I'm not a big fan of marshmallows (but maybe it's because I've never tried these?). They do look tempting, particularly in their rocky road incarnation.

What a charming essay, and I know EXACTLY what you mean. My mother was such a good "scratch" cook and it has made me such an intolerant eater!!

p.s. I came by to get your red velvet cupcake recipe. Camille is having a big sleepover party tonight and I promised her I would make them. xx

Anne said...

If you don't care for marshmallows, I wouldn't make a batch of these just to see if you like this kind. They're enough like normal marshmallows that you might still dislike them. That said, if you're making some anyway, it might be fun to give one a try. And I have to say, there's something very satisfying about making a classic confection like marshmallows at home.

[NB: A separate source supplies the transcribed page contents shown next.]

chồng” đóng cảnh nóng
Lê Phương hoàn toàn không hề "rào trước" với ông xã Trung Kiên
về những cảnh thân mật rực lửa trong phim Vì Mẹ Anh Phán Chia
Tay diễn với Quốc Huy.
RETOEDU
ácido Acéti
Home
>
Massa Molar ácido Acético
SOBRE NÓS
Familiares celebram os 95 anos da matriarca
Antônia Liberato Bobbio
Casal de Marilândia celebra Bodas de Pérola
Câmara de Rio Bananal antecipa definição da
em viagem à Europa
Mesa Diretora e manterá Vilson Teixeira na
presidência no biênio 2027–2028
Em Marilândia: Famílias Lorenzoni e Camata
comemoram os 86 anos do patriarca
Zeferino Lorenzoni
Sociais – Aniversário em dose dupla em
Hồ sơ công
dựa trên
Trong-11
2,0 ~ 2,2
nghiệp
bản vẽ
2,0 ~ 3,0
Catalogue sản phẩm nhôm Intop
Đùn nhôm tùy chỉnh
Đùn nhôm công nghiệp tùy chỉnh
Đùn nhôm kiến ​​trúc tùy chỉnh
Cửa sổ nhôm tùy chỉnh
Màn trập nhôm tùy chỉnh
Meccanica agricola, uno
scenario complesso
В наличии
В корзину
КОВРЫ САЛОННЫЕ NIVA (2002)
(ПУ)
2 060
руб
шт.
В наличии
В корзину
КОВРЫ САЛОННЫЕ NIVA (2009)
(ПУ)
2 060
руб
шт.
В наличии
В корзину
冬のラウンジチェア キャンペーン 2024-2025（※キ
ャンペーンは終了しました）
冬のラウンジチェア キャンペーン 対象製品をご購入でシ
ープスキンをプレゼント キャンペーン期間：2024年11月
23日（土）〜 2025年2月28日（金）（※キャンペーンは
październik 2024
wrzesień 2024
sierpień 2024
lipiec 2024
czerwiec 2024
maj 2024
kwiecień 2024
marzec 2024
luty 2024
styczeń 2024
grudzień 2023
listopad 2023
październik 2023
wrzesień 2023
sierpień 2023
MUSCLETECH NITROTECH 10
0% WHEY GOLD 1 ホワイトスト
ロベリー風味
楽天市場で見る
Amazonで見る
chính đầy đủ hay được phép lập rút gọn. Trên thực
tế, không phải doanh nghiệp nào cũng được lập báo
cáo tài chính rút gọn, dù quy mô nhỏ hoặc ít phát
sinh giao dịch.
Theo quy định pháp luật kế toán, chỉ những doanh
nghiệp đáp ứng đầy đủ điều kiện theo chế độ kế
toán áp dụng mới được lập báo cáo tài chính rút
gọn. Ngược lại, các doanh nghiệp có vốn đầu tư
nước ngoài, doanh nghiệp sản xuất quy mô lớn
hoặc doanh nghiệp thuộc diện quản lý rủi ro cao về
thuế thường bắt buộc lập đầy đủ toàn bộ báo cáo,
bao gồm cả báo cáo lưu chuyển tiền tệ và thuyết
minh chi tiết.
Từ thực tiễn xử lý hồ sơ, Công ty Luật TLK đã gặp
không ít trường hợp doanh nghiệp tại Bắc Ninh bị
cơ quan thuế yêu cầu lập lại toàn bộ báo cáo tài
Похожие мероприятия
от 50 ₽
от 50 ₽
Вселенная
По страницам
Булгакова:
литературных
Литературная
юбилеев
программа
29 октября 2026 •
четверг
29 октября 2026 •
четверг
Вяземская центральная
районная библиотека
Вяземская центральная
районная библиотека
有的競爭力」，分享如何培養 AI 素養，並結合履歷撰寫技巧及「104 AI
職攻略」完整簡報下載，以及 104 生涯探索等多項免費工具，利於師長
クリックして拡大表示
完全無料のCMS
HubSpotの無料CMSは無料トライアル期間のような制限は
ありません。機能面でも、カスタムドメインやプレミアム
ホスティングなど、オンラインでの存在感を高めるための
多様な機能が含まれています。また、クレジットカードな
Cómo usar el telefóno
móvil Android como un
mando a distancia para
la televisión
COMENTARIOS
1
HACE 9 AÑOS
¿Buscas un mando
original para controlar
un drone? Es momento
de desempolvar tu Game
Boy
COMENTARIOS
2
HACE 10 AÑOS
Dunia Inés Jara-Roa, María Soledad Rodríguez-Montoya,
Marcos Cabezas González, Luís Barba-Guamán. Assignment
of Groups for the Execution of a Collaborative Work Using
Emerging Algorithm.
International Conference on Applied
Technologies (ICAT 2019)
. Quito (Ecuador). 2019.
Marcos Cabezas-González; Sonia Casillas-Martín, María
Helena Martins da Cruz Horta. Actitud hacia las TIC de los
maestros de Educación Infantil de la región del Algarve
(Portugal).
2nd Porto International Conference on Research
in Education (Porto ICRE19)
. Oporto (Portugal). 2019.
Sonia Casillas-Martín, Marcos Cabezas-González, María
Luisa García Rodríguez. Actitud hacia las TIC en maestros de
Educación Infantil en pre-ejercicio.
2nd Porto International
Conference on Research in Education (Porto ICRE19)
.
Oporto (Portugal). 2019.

I had a feeling that you were a kindred spirit in this respect! I feel like such a food snob sometimes, but at the same time, I wouldn't have it any other way. I bet your girls are getting a good grounding in excellent from-scratch cooking, too!

I hope that Camille likes the cupcakes! Is it her birthday, or is she having friends over just for fun?

Megan said...

I'm not a huge fan of marshmallows, but I could definitely go for some of that rocky road fudge!